start SELECTED EXTRACT
I'm a fan of AnyEvent now. I wrote a project using it and Coro and it works like a charm without too much extra code clutter. Eric recently ported a program from Poe to AE and is pleased with the results, too.

The problem I have with AnyEvent is that it looks made for writing programs, but not modules.

Sébastien Aperghis-Tramoni

Close the world, txEn eht nepO.

zrusilla commented 11 years ago

By "didn't solve the problem" I meant that while it didn't spin furiously, it did not solve the problem of supplying the correct FDs to the program, which is a separate problem. Perhaps the solution will be a combination of the two.

I am not sure what you mean by AnyEvent looks made for writing programs, not modules. Please elaborate.

Please keep me posted on what you find.

maddingue commented 11 years ago

Zrusilla a écrit :

By "didn't solve the problem" I meant that while it didn't spin furiously, it did not solve the problem of supplying the correct FDs to the program, which is a separate problem. Perhaps the solution will be a combination of the two.
end SELECTED EXTRACT
start ROWS
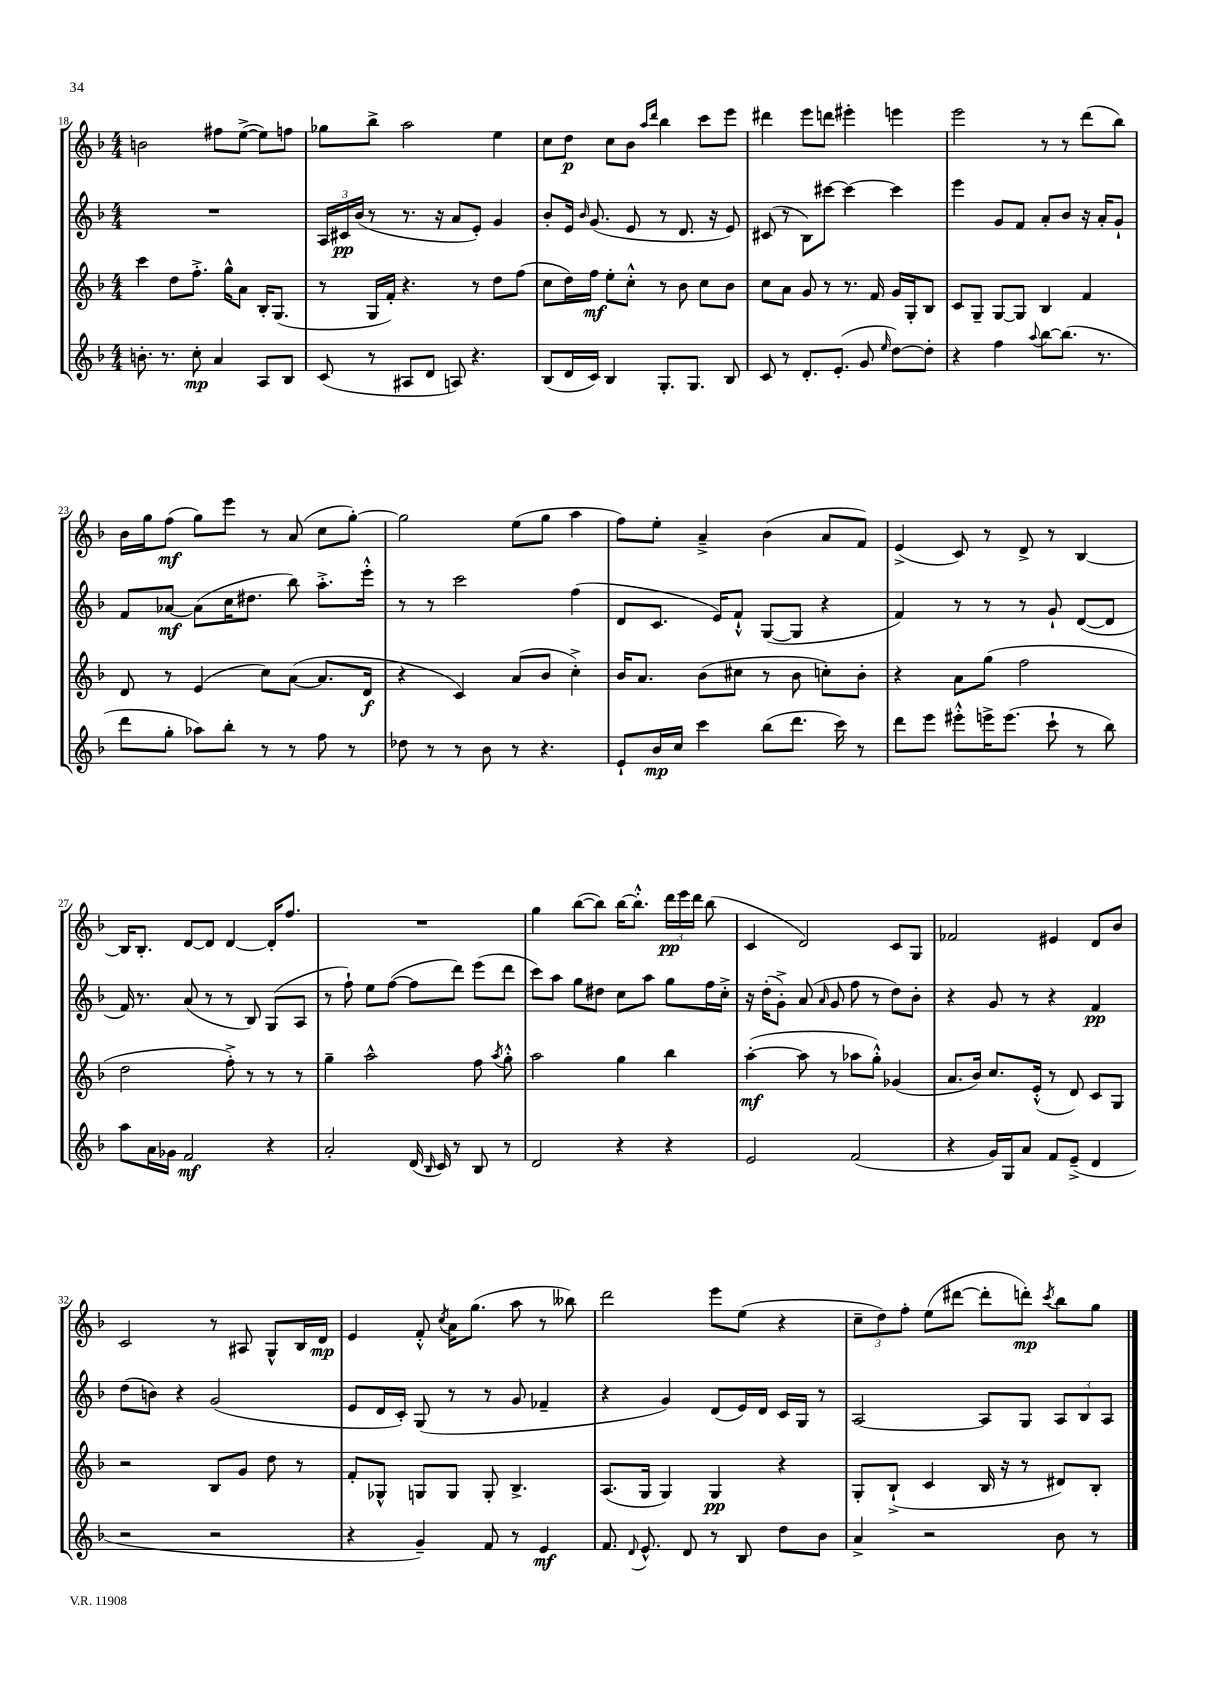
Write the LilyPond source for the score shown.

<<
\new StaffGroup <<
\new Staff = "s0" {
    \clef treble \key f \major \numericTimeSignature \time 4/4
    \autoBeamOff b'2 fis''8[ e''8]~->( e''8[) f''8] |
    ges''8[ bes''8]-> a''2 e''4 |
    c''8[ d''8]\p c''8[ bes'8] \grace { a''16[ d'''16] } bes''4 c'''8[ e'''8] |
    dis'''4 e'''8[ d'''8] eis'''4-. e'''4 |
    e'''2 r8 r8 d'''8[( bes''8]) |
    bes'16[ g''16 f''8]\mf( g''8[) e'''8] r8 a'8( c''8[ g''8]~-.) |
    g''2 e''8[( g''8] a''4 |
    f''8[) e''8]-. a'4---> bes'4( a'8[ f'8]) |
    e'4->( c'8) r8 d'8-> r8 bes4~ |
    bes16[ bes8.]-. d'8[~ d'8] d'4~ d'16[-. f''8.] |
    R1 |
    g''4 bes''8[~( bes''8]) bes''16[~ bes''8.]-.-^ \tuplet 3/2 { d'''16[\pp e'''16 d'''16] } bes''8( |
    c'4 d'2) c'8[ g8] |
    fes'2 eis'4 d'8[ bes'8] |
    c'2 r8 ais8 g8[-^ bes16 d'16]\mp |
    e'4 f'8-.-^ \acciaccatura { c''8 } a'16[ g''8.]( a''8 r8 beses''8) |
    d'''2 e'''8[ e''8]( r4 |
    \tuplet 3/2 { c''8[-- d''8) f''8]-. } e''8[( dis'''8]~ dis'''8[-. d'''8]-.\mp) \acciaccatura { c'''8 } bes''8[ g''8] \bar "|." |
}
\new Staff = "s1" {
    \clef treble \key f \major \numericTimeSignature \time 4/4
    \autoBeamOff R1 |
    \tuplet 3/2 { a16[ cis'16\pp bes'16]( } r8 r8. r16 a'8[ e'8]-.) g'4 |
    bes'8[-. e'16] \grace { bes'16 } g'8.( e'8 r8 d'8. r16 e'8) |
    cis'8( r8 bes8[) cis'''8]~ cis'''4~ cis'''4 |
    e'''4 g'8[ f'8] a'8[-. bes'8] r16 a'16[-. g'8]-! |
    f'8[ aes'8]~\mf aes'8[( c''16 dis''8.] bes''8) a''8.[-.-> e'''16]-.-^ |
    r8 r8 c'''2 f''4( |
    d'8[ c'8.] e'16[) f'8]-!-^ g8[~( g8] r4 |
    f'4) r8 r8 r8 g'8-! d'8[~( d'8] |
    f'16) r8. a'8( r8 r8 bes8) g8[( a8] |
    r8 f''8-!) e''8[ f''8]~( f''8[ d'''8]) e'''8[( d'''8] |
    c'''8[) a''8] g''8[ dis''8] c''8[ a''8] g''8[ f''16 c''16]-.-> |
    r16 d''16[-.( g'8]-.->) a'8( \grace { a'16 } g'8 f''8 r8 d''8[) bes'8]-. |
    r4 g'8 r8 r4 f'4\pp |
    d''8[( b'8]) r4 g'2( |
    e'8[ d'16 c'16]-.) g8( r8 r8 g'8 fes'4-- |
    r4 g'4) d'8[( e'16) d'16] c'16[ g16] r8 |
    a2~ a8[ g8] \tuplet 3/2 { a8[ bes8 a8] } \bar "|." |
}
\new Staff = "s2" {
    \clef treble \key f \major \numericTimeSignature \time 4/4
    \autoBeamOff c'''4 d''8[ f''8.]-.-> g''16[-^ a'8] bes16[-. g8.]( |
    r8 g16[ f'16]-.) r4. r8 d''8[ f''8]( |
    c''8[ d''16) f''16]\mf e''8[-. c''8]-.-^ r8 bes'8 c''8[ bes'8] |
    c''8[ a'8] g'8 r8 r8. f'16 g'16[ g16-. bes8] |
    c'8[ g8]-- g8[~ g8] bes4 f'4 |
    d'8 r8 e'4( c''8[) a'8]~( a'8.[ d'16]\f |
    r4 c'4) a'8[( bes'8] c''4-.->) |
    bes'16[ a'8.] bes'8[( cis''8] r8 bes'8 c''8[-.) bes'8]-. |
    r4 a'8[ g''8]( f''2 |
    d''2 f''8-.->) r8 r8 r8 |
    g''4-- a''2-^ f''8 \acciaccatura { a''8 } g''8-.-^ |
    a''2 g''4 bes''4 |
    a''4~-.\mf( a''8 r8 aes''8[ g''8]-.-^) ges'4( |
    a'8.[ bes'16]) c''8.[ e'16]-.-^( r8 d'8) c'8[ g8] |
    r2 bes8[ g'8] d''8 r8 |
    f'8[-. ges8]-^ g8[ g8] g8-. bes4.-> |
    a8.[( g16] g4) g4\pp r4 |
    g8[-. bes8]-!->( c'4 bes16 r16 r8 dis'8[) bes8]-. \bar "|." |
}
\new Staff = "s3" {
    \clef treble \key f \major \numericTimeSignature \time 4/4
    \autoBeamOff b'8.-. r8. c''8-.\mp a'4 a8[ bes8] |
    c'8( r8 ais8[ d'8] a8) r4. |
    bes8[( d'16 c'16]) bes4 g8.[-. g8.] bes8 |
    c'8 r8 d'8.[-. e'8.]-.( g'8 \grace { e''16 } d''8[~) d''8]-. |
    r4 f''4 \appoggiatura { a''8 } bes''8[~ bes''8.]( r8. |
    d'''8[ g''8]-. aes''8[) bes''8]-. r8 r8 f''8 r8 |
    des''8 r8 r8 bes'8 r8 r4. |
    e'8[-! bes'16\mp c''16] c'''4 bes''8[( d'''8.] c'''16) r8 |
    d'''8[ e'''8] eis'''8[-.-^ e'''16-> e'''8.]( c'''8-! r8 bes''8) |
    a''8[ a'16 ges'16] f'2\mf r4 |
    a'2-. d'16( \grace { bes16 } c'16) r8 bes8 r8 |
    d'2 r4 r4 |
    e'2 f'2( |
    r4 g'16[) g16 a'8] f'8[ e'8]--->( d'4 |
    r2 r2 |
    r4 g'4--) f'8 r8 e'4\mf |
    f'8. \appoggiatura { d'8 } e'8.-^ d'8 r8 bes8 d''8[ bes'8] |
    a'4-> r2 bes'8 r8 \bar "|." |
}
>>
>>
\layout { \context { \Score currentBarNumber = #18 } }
end ROWS
start ROWS
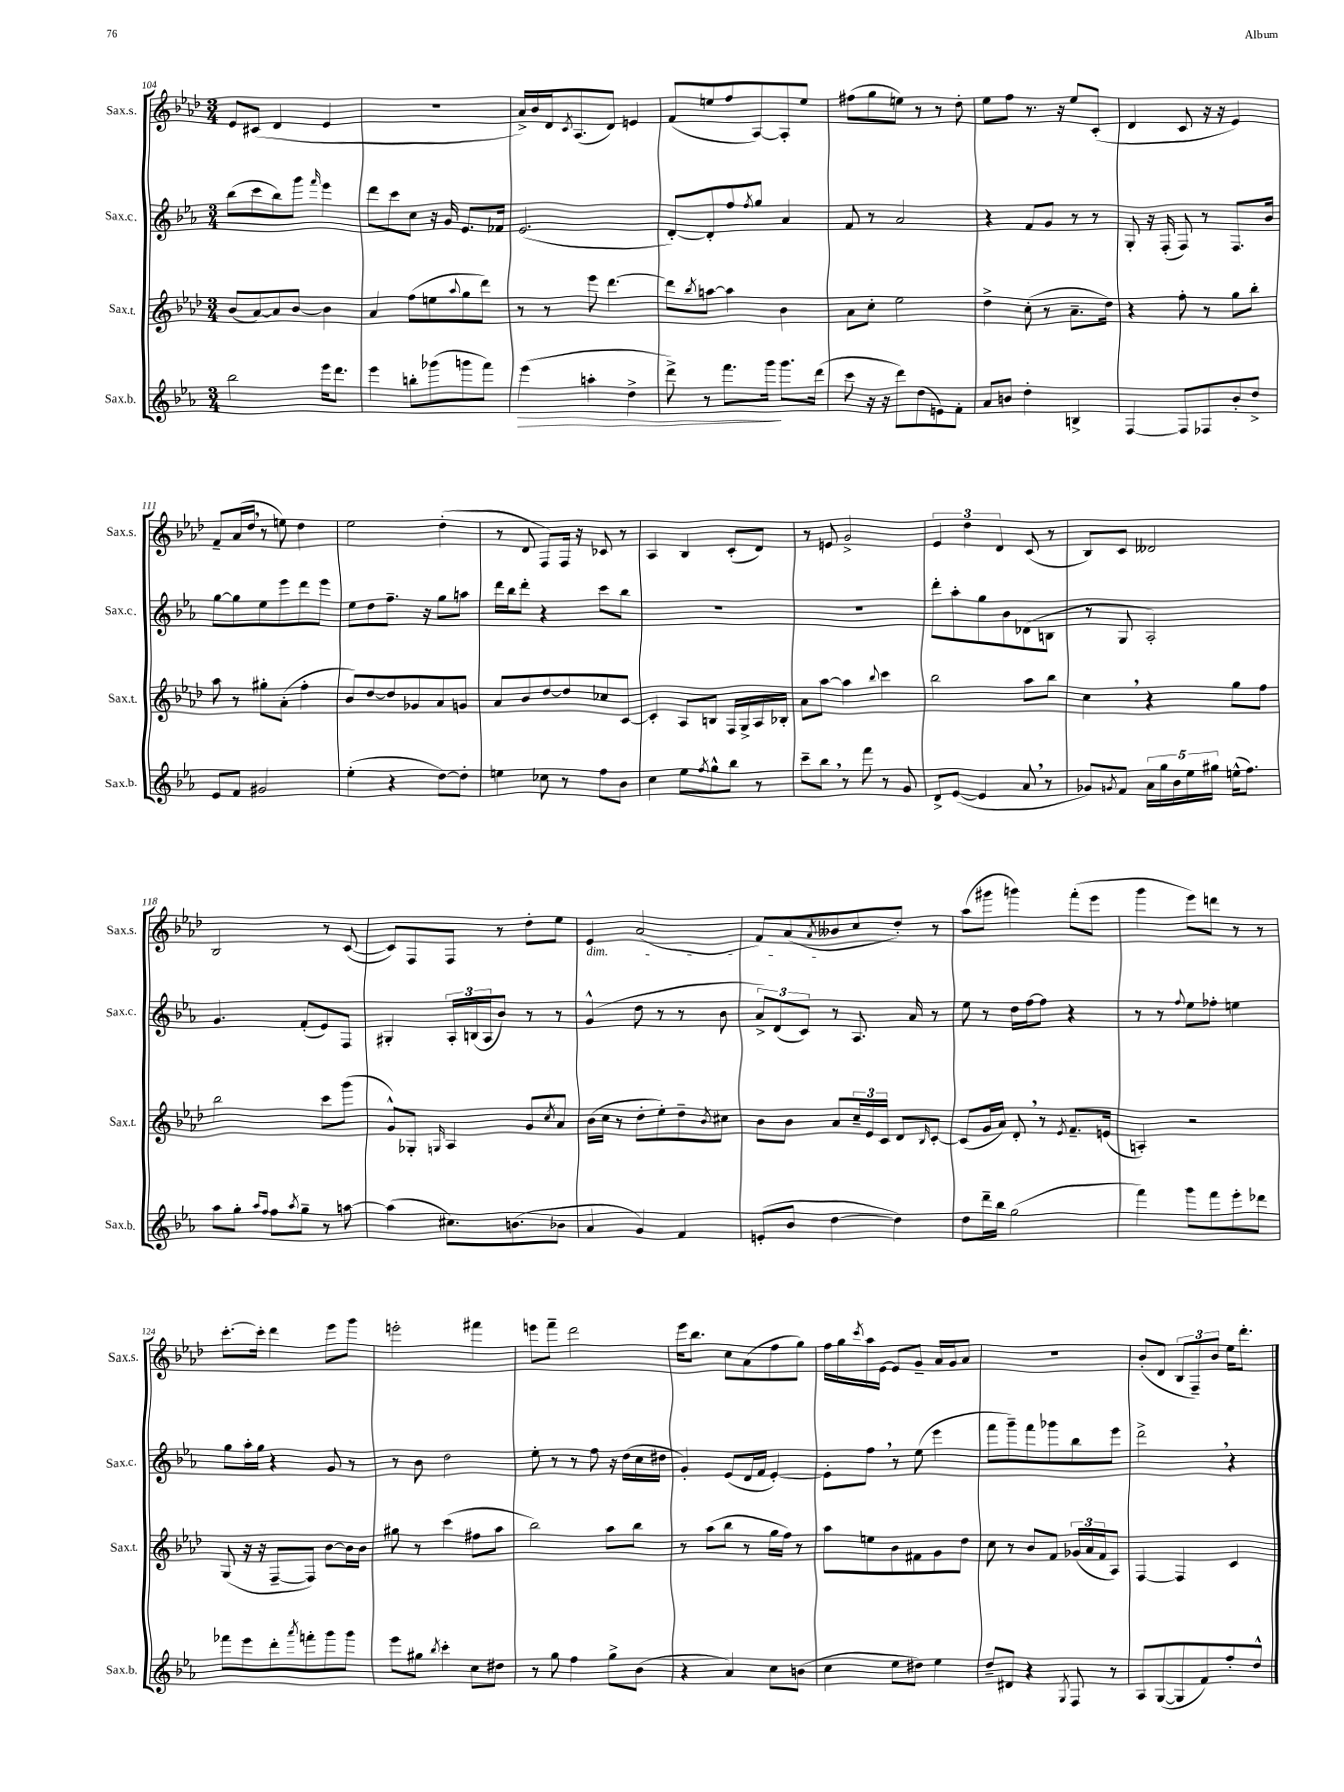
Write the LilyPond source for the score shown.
end ROWS
PROBLEMS TO SOLVE.
a - Using the forum thread, say whether each statement agrees with it, answering yes or no and quoting the deciding words exactly. (i) The writer of the opening paragraph built a project with AnyEvent and Coro. (ii) Eric moved a program from AnyEvent to Poe. (iii) According to zrusilla, the fix that stopped the furious spinning also took care of supplying the correct FDs to the program.
b - Print the portion of the forum thread between "I'm a fan of" and "txEn eht nepO.", inclusive.

TASK-BY-TASK SOLUTIONS.
a -
(i) Yes: "I wrote a project using it and Coro"
(ii) No: "Eric recently ported a program from Poe to AE"
(iii) No: "it did not solve the problem of supplying the correct FDs to the program, which is a separate problem"

b -
I'm a fan of AnyEvent now. I wrote a project using it and Coro and it works like a charm without too much extra code clutter. Eric recently ported a program from Poe to AE and is pleased with the results, too.

The problem I have with AnyEvent is that it looks made for writing programs, but not modules.

Sébastien Aperghis-Tramoni

Close the world, txEn eht nepO.